Rebase and address Teresa's comments.

tejohnson added inline comments.Dec 6 2018, 1:19 PM
lib/Analysis/ModuleSummaryAnalysis.cpp
512

nit: s/InsCount/InstCount/
Thanks for adding the documentation for these existing parameters too!

lib/LTO/LTO.cpp
1174

Add brief comment about what this does.

lib/LTO/ThinLTOCodeGenerator.cpp
203

I don't see this new parameter getting used anywhere. I think it might be leftover from your earlier approach (along with the other changes to this file)?

893

Add a call to your new analysis above here so it is supported with the old LTO API as well.
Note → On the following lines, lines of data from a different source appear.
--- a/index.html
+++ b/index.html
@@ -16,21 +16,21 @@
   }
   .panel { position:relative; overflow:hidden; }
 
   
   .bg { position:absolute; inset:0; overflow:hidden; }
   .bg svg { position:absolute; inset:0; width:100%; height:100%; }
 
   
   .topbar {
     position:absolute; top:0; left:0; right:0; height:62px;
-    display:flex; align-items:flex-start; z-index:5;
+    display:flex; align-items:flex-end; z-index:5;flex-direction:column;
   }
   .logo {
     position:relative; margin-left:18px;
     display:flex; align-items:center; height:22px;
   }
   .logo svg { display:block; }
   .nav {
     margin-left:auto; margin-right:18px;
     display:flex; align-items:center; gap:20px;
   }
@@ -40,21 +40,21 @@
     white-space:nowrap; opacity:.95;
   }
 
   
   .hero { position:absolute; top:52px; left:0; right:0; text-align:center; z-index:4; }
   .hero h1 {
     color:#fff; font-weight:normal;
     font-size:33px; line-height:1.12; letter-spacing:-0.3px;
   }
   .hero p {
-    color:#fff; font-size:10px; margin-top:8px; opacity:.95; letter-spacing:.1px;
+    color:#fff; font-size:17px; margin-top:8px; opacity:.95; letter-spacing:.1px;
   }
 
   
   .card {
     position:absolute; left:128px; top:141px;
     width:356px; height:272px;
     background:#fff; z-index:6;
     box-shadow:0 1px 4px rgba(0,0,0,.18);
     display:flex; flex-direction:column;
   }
Then you can augment your new test with an llvm-lto invocation as well.

lib/Transforms/IPO/FunctionImport.cpp
847 ↗(On Diff #176166)

I assume that eventually we would want to gate this based on whether we have FDO or not - how will that work?

851 ↗(On Diff #176166)

What is a fake/invalid edge in the index?

eraman marked 8 inline comments as done.Dec 11 2018, 5:36 PM

I have to bump up the index version to 6 after rebasing and fix a few failing test cases.
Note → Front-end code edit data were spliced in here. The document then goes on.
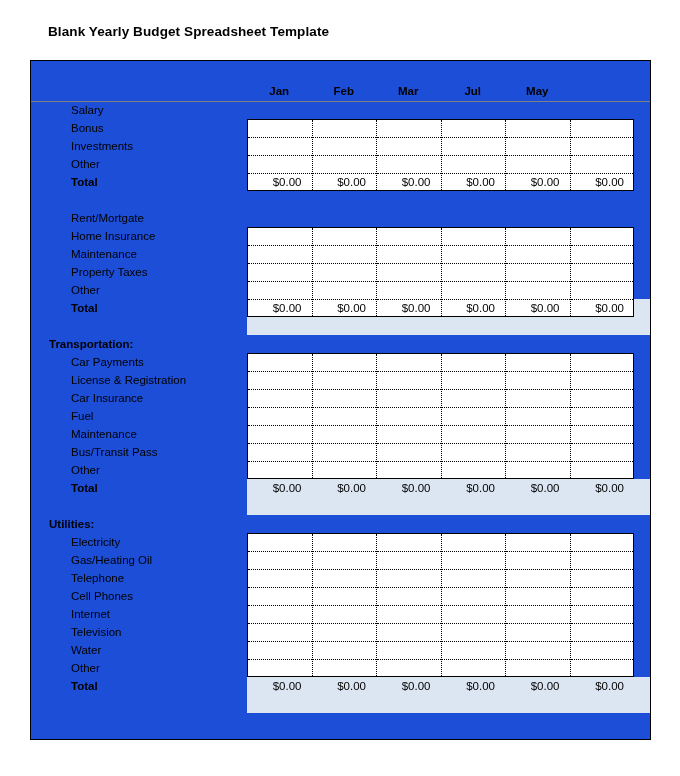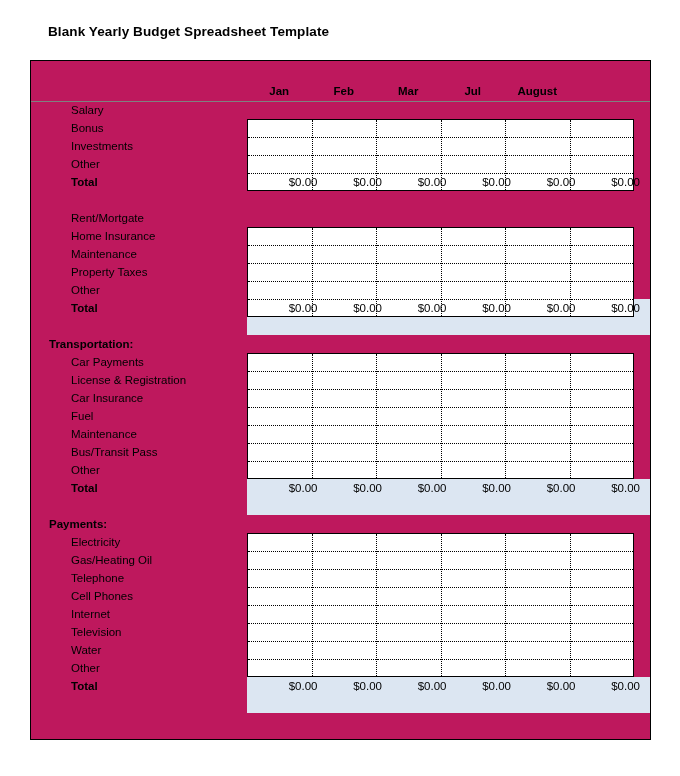--- a/index.html
+++ b/index.html
@@ -31,21 +31,21 @@
   
   #page {
     position: absolute;
     left: 30px;
     top: 60px;
     width: 621px;
     height: 680px;
     border: 1px solid #000000;
     box-sizing: border-box;
     overflow: hidden;
-    background: #be185d;
+    background: #1d4ed8;
   }
 
   
   #month-header {
     position: relative;
     height: 40px;
   }
   #month-header .months {
     position: absolute;
     left: 216px;
@@ -111,21 +111,21 @@
     background: #dce6f2;
     z-index: 0;
   }
   .total-row .label,
   .total-row .totals {
     position: relative;
     z-index: 2;
   }
   .total-row .totals {
     position: absolute;
-    left: 232px;
+    left: 216px;
     top: 0;
     height: 18px;
     display: flex;
   }
   .total-row .totals .tcell {
     width: 64.5px;
     text-align: right;
     padding-right: 10px;
     box-sizing: border-box;
     font-size: 11.5px;
@@ -168,21 +168,21 @@
 <div id="doc-title">Blank Yearly Budget Spreadsheet Template</div>
 
 <div id="page">
 
   <div id="month-header">
     <div class="months" id="months-container">
         <div class="mcell">Jan</div>
         <div class="mcell">Feb</div>
         <div class="mcell">Mar</div>
         <div class="mcell">Jul</div>
-        <div class="mcell">August</div>
+        <div class="mcell">May</div>
       </div>
   </div>
   <div id="header-rule"></div>
 
   <div id="sections-container">
       <div class="section">
         <div class="item-row">Salary</div>
         <div class="item-row">Bonus</div>
         <div class="item-row">Investments</div>
         <div class="item-row">Other</div>
@@ -363,21 +363,21 @@
             <div class="tcell">$0.00</div>
             <div class="tcell">$0.00</div>
             <div class="tcell">$0.00</div>
             <div class="tcell">$0.00</div>
             <div class="tcell">$0.00</div>
             <div class="tcell">$0.00</div>
           </div></div>
         <div class="spacer-row"></div>
       </div>
       <div class="section">
-        <div class="section-title">Payments:</div>
+        <div class="section-title">Utilities:</div>
         <div class="item-row">Electricity</div>
         <div class="item-row">Gas/Heating Oil</div>
         <div class="item-row">Telephone</div>
         <div class="item-row">Cell Phones</div>
         <div class="item-row">Internet</div>
         <div class="item-row">Television</div>
         <div class="item-row">Water</div>
         <div class="item-row">Other</div>
         <div class="grid" style="top: 18px; height: 144px; width: 387px;">
           <div class="gcol">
lib/LTO/ThinLTOCodeGenerator.cpp
203

Yes, this is leftover from earlier iterations

lib/Transforms/IPO/FunctionImport.cpp
847 ↗(On Diff #176166)

I think eventually we want this to work even when profile data is available by filling in the synthesized count for only those functions which do not have an entry count (a hybrid mode). What I have done now is to gate this on -enable-import-entry-count. To avoid declaring this as extern, I have moved the computeSyntheticCount to FunctionImportUtils.cpp (where the flag is defined) and bail out if the flag is false.

851 ↗(On Diff #176166)

These are the edges from the fake root node to all nodes without parent (see calculateCallGraphRoot). But there is no need to handle them separately (and the FIXME should be removed). The Edge.second.RelBlockFreq will be 0 and hence this lambda will return 0 for the fake edges which is the right thing to do.
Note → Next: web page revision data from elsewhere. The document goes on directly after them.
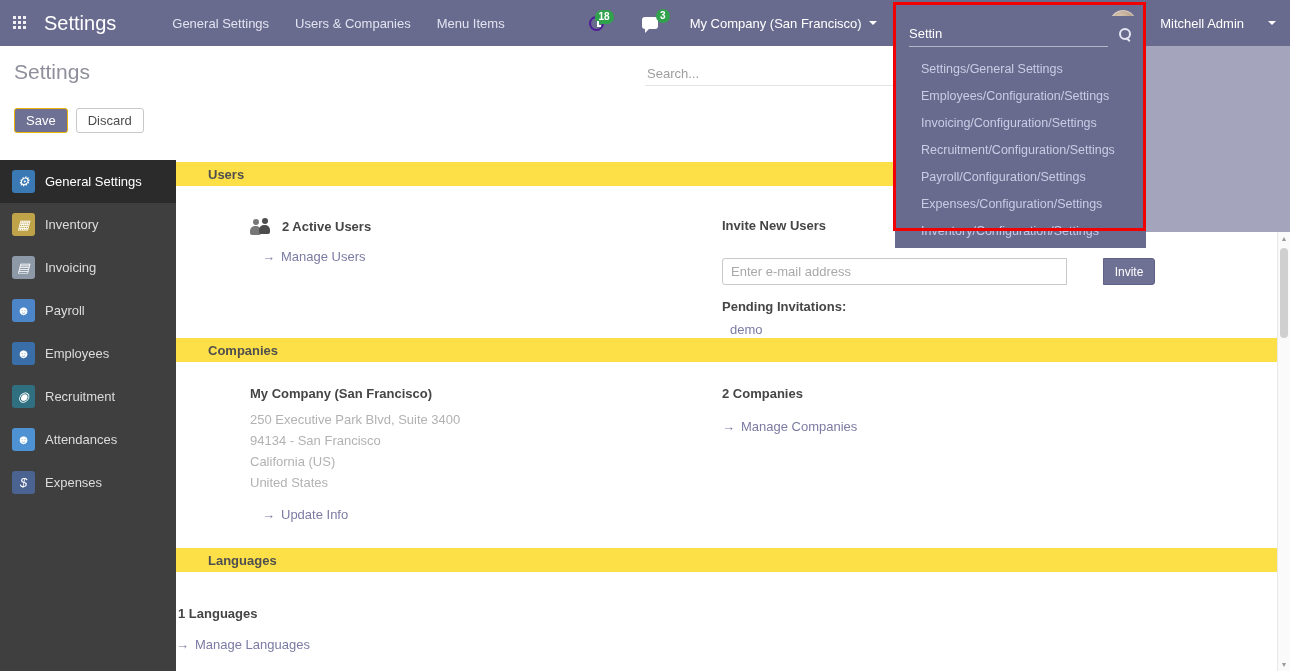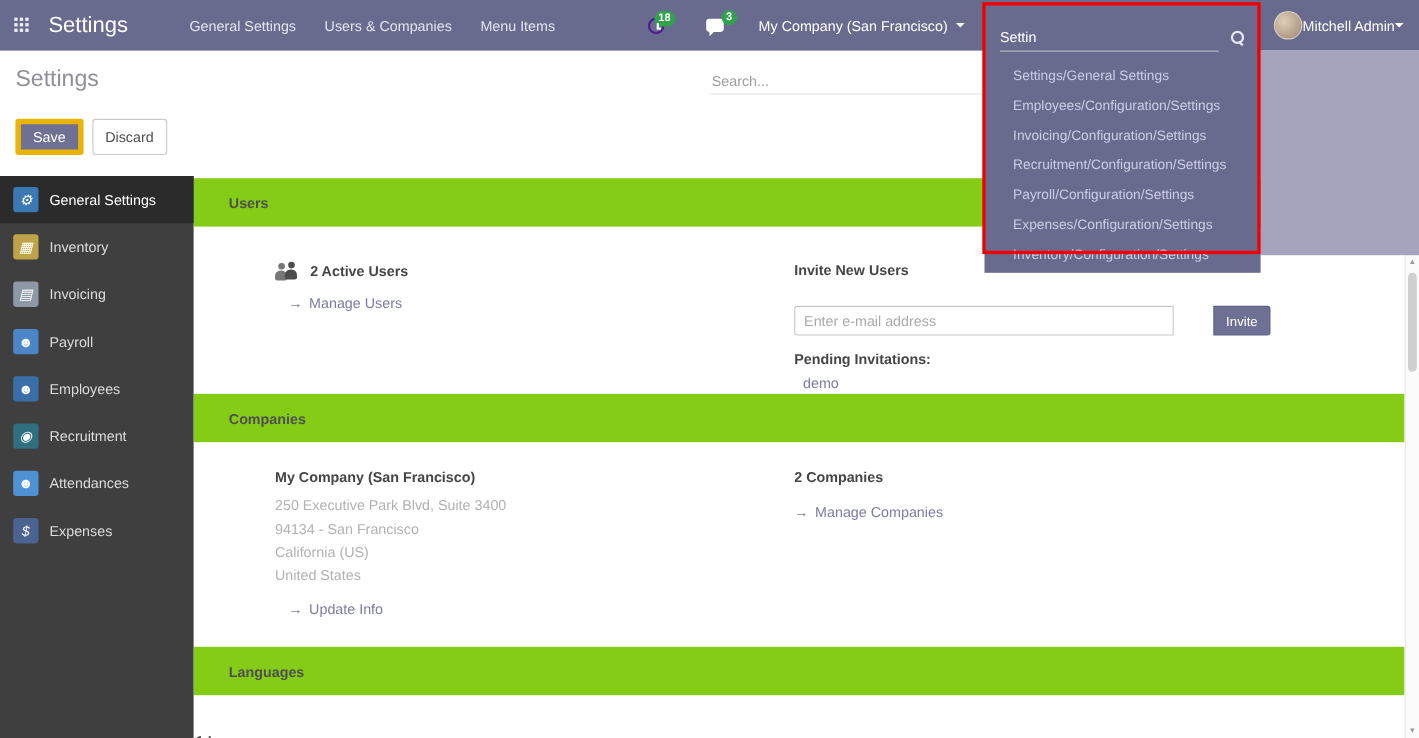--- a/index.html
+++ b/index.html
@@ -16,21 +16,21 @@
   .nav-menu span { cursor:pointer; white-space:nowrap; }
   .systray-icon { position:relative; cursor:pointer; }
   .clock-icon { margin-left:84px; width:15px; height:15px; border:2px solid #4c1d95; border-radius:50%; }
   .clock-icon::after { content:''; position:absolute; left:6px; top:3px; width:2px; height:5px; background:#fff; }
   .clock-icon::before { content:''; position:absolute; left:6px; top:7px; width:4px; height:2px; background:#fff; }
   .chat-icon { margin-left:38px; width:16px; height:12px; background:#fff; border-radius:3px; }
   .chat-icon::after { content:''; position:absolute; left:3px; bottom:-4px; border:3px solid transparent; border-top-color:#fff; border-left-color:#fff; }
   .badge { position:absolute; top:-8px; right:-12px; background:#31a24c; color:#fff; font-size:10px; line-height:12px; padding:1px 4px; border-radius:8px; font-weight:bold; }
   .company-sel { margin-left:32px; font-size:13px; display:flex; align-items:center; gap:7px; cursor:pointer; white-space:nowrap; }
   .caret { width:0; height:0; border:4px solid transparent; border-top-color:#fff; margin-top:4px; }
-  .user-cluster { position:absolute; right:14px; top:0; height:46px; display:flex; align-items:center; gap:0; cursor:pointer; }
+  .user-cluster { position:absolute; right:14px; top:0; height:46px; display:flex; align-items:center; gap:24px; cursor:pointer; }
   .avatar { width:26px; height:26px; border-radius:50%; background:radial-gradient(circle at 35% 35%, #e0cdb8, #9a8671); border:1px solid rgba(255,255,255,.45); }
   .user-name { font-size:13px; }
 
   
   .menu-search { position:absolute; left:895px; top:16px; width:251px; height:232px; background:#696b8e; z-index:6; }
   .dd-query-row { display:flex; align-items:flex-end; padding:10px 14px 0 14px; }
   .dd-query { flex:1; color:#fff; font-size:13px; padding-bottom:5px; border-bottom:1px solid rgba(255,255,255,.5); }
   .mag-icon { position:relative; width:14px; height:16px; margin-left:10px; margin-bottom:4px; }
   .mag-icon::before { content:''; position:absolute; top:1px; left:1px; width:8px; height:8px; border:2px solid #e6e7f4; border-radius:50%; }
   .mag-icon::after { content:''; position:absolute; top:10px; left:9px; width:2px; height:5px; background:#e6e7f4; transform:rotate(-45deg); }
@@ -39,33 +39,33 @@
   .dimmed-panel { position:absolute; left:1146px; top:46px; width:144px; height:186px; background:#a4a5bd; z-index:6; }
   .annotation-box { position:absolute; left:893px; top:2px; width:253px; height:229px; border:3px solid #f20000; z-index:10; pointer-events:none; }
 
   
   .control-panel { position:absolute; top:46px; left:0; width:1277px; height:114px; background:#fff; z-index:1; }
   .page-title { position:absolute; left:14px; top:14px; font-size:21px; color:#8f8f9b; font-weight:400; }
   .cp-search { position:absolute; left:645px; top:16px; width:625px; border:none; border-bottom:1px solid #e4e4e4; font-size:13px; color:#444; padding:4px 2px; outline:none; background:transparent; font-family:"Liberation Sans",sans-serif; }
   .cp-search::placeholder { color:#9e9e9e; }
   .btn-row { position:absolute; left:14px; top:62px; display:flex; gap:8px; }
   .btn { font-size:13px; padding:4px 11px; border-radius:3px; cursor:pointer; font-family:"Liberation Sans",sans-serif; }
-  .btn-save { background:#6f7194; border:5px solid #eab308; color:#fff; }
+  .btn-save { background:#6f7194; border:1px solid #eab308; color:#fff; }
   .btn-discard { background:#fff; border:1px solid #c9c9c9; color:#4c4c4c; }
 
   
   .sidebar { position:absolute; left:0; top:160px; width:176px; height:511px; background:#3f3f3f; z-index:2; }
   .side-item { height:43px; display:flex; align-items:center; padding-left:12px; gap:10px; color:#dcdcdc; font-size:13px; cursor:pointer; }
   .side-item.active { background:#2b2b2b; color:#fff; }
   .app-icon { width:23px; height:23px; border-radius:3px; display:flex; align-items:center; justify-content:center; color:#fff; font-size:13px; flex:0 0 23px; }
   .side-label { white-space:nowrap; }
 
   
   .content { position:absolute; left:176px; top:160px; width:1101px; height:511px; background:#fff; overflow:hidden; z-index:1; }
-  .band { height:44px; background:#84cc16; display:flex; align-items:center; padding-left:32px; font-weight:bold; font-size:13px; color:#4f4f4f; }
+  .band { height:24px; background:#fde047; display:flex; align-items:center; padding-left:32px; font-weight:bold; font-size:13px; color:#4f4f4f; }
   .band.first { margin-top:2px; }
   .two-col { display:flex; }
   .col-left { width:472px; padding-left:74px; flex:0 0 546px; }
   .col-right { flex:1; }
   .users-body { height:152px; padding-top:32px; }
   .companies-body { height:186px; padding-top:24px; }
   .languages-body { padding-top:34px; }
   .lbl-bold { font-size:13px; font-weight:bold; color:#454545; }
   .row { display:flex; align-items:center; gap:8px; }
   .link { color:#7b7ba3; font-size:13px; display:inline-flex; align-items:center; gap:6px; cursor:pointer; }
eraman updated this revision to Diff 177804.Dec 11 2018, 5:37 PM
eraman marked 2 inline comments as done.

Address Teresa's comments, rebase and fix test failures after rebasing.

tejohnson added inline comments.Dec 12 2018, 8:27 AM
lib/Transforms/IPO/FunctionImport.cpp
847 ↗(On Diff #176166)

It doesn't belong in FunctionImportUtils.cpp, which is operating on IR in the backends. It belongs somewhere in lib/LTO since this is done during the LTO/thin link portion of the compile. Historically we have put some of these facilities in FunctionImport.cpp even when they aren't directly related to importing (e.g. computeDeadSymbols), but it probably makes sense for them to move to a separate file under lib/LTO/ that can be shared by both the new and old LTO APIs. Maybe best to just create that new file now for your new code (in which case we can move computeDeadSymbols there as a follow on). Not sure the best name, maybe something like SummaryBasedOptimizations.cpp ? Open to better names...

Regarding avoiding that option being extern, 2 possibilities come to mind:

  • Does an entry count of 0 in the summary mean that synthetic counts weren't created? If so, can you gate on that.

Or probably more robust:

  • Consider adding a flag to the index (see withGlobalValueDeadStripping).
851 ↗(On Diff #176166)

Ok sounds good - I noticed that the FIXME is still there though.

eraman marked 2 inline comments as done.Dec 12 2018, 2:28 PM
eraman added inline comments.
lib/Transforms/IPO/FunctionImport.cpp
847 ↗(On Diff #176166)

I have create a new SummaryBasedOptimizations.cpp and moved the code there. I have also added a flag to Index to indicate whether synthetic counts are computed.

eraman updated this revision to Diff 177926.Dec 12 2018, 2:28 PM

Address review comments

tejohnson accepted this revision.Dec 13 2018, 8:39 AM

LGTM with 1 minor comment nit below, and also can you please add a test like test/Bitcode/thinlto-deadstrip-flag.ll to test for the new flag directly?

include/llvm/IR/ModuleSummaryIndex.h
818

s/propagatin/propagation/

This revision is now accepted and ready to land.Dec 13 2018, 8:39 AM
eraman updated this revision to Diff 178106.Dec 13 2018, 11:44 AM

Add a test case to check for synthetic entry counts and rebase.

eraman marked an inline comment as done.Dec 13 2018, 11:45 AM

Add a test case to check for HasSyntheticEntryCounts flag.

This revision was automatically updated to reflect the committed changes.